Red Hook Box
There was something heartbreaking about this little box labeled RED HOOK DRWGS in stamped capital letters followed by a period. You name something by place once you have left that place or once you suspect you will leave. I guessed this piece was made with the knowledge or hindsight of departure. It was labeled on two sides the way moving boxes or boxes going into storage are. The color the box was painted was the tone and color of an interior wall. I could imagine the color was called sea foam or something like that. The drawings were made on the pages of a paperback book. To the touch they felt like household textures: wax and interior paint.
The drawings inside read like Diebenkorn when seen in reproductions. But after they were taken out of the box, moved around a large, narrow wooden table, they read more like interiors. They still seemed abstract but the way a bare wall is abstract, or a corner, or light coming under a pulled down shade. Home. Or a former home.

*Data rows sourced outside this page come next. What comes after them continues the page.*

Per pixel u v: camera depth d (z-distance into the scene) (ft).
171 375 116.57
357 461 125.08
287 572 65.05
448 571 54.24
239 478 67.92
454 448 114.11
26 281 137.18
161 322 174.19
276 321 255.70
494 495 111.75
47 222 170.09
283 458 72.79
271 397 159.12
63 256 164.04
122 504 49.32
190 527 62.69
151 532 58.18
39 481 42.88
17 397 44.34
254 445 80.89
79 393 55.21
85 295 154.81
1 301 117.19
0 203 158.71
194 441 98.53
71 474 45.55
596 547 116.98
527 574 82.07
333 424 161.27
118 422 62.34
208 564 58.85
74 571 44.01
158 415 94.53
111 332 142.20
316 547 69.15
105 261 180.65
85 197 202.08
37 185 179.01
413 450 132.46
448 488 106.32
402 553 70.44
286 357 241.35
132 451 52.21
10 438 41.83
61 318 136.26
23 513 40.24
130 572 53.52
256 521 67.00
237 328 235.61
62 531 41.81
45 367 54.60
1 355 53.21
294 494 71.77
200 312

Anyone who has lived in New York and left knows that it means something to leave New York. I admit, I am projecting this on the piece, and can follow the biography of the artist. Even so, the small scale spoke to me of a New York apartment. The permission to move the drawings around the table reminded me of rearranging furniture in a small space. The drawings were packed up and labeled with the name of a neighborhood in a city almost everyone leaves eventually, or at least leaves a few apartments and neighborhoods behind.
But you don’t have to have lived in New York to appreciate the gesture of this piece. We have all moved more places than our parents. We have left many rooms we once occupied. The drawings were both full and empty like an apartment you’ve lived in, when you are looking around after your furniture has been moved out.